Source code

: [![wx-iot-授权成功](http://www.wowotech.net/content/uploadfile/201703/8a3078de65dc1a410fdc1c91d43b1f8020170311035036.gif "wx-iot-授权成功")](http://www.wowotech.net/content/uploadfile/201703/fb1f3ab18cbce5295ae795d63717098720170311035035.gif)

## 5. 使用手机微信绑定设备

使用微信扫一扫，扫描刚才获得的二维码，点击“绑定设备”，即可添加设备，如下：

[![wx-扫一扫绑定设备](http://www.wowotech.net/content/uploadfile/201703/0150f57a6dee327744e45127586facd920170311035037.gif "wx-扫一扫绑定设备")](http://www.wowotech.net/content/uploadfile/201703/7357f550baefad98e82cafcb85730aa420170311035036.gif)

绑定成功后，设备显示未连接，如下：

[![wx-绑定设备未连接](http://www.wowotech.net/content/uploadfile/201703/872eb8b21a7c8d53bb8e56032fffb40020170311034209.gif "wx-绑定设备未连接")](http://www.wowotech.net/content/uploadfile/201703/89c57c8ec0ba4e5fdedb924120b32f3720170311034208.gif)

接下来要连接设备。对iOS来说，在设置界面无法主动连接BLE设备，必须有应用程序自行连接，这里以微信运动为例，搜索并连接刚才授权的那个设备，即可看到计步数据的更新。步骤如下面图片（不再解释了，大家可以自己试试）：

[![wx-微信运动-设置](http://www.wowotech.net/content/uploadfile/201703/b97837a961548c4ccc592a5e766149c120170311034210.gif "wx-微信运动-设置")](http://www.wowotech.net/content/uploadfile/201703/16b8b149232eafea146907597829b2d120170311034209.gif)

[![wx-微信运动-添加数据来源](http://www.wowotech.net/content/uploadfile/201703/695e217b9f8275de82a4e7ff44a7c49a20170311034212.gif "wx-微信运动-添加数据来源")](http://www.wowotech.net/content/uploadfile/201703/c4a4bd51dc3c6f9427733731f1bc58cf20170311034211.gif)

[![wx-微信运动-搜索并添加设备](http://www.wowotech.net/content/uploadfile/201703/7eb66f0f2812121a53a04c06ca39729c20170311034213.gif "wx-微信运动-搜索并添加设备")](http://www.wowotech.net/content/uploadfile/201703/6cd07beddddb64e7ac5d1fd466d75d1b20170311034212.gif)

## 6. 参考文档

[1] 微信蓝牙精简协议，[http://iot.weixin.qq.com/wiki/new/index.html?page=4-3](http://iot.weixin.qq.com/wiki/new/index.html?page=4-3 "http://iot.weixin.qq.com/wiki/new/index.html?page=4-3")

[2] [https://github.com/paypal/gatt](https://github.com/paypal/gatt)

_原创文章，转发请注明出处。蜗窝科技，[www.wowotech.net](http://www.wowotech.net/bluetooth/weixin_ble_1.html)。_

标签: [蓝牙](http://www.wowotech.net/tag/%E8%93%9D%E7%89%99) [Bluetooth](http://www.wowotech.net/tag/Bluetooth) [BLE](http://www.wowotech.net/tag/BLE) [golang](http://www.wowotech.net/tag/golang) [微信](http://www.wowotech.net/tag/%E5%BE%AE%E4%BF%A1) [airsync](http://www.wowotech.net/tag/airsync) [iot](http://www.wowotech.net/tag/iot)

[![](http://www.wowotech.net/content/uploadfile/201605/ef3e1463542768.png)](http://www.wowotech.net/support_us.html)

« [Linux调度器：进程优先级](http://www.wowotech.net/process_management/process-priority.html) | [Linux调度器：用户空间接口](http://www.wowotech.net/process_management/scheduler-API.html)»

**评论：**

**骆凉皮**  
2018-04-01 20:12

★ ★ ★ ★ ★ ★ ★

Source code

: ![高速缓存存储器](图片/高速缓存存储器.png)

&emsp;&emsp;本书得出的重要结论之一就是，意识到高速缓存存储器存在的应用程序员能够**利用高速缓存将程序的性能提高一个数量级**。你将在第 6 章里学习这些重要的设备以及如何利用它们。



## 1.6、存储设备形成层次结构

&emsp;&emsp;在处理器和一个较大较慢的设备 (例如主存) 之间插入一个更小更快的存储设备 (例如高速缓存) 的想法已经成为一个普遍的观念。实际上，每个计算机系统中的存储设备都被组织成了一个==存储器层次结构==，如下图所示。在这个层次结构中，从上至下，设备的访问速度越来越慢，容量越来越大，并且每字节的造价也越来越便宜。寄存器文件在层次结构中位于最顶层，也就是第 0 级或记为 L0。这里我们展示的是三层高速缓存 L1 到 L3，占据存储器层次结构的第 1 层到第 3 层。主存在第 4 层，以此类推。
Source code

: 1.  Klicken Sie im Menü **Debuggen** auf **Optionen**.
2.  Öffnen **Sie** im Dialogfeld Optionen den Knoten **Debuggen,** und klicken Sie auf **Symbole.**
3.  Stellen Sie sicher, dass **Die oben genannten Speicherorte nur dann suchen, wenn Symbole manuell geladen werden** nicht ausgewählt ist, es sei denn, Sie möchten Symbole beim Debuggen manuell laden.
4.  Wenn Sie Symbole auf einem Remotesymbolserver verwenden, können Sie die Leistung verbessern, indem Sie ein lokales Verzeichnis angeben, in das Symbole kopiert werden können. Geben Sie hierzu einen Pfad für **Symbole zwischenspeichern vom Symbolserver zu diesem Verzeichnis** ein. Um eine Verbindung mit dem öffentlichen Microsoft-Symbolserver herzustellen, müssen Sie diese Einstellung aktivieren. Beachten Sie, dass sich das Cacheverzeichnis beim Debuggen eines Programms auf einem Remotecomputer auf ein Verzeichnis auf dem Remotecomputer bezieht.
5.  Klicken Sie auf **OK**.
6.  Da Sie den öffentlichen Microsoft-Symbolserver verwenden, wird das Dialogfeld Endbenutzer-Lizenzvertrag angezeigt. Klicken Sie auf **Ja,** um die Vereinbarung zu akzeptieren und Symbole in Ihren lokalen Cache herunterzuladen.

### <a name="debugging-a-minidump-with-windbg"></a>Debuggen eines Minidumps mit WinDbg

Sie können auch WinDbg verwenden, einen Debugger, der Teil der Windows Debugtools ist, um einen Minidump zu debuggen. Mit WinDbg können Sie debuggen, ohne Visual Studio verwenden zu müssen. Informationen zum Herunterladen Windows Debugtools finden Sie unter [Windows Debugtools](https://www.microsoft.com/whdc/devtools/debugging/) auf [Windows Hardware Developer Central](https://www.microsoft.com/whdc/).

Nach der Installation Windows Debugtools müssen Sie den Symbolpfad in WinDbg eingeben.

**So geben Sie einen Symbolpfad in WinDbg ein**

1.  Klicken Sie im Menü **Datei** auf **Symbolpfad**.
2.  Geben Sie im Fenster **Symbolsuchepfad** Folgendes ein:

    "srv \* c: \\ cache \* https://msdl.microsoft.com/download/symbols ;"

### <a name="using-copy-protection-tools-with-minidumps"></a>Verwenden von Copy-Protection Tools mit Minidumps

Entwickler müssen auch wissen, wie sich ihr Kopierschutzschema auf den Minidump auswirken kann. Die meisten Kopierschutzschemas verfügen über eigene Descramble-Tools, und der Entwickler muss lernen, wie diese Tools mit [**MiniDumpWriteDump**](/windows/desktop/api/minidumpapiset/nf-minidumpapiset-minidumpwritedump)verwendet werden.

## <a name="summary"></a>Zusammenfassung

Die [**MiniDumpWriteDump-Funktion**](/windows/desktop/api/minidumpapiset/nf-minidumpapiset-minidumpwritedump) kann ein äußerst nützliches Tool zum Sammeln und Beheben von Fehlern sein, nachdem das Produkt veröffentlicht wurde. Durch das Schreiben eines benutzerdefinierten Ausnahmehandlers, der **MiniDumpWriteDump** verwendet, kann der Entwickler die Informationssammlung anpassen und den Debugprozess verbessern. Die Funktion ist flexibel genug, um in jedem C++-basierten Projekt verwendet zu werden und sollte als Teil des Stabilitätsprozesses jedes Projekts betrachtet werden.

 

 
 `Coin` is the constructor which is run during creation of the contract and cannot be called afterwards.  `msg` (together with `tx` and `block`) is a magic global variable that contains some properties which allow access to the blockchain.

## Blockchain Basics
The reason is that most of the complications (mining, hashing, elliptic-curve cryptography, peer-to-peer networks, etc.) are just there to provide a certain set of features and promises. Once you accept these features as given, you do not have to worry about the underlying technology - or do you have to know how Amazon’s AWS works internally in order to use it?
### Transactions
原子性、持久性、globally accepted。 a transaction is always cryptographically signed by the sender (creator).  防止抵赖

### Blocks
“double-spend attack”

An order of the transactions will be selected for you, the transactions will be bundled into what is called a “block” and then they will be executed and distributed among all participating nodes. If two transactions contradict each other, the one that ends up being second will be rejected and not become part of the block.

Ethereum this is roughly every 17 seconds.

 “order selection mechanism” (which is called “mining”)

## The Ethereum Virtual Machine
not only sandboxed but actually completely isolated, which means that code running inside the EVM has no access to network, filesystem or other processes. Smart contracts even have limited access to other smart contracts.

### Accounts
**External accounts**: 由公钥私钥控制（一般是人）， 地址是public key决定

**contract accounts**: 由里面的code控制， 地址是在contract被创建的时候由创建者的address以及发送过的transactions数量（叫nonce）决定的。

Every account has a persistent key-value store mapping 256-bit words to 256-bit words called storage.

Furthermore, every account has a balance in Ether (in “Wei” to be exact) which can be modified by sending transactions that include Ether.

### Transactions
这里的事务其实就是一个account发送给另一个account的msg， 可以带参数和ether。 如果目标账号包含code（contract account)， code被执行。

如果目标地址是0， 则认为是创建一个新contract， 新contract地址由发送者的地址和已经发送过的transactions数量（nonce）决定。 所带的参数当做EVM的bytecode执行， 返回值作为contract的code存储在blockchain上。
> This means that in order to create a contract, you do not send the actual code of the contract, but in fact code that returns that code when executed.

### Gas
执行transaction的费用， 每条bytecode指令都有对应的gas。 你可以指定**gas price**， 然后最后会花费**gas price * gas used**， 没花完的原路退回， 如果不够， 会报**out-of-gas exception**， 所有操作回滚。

★ ★ ★ ★ ★ ★ ★

Count lines, not occurrences: report how many lines in the entries above include the word "content", as a number alone.

Response below -
7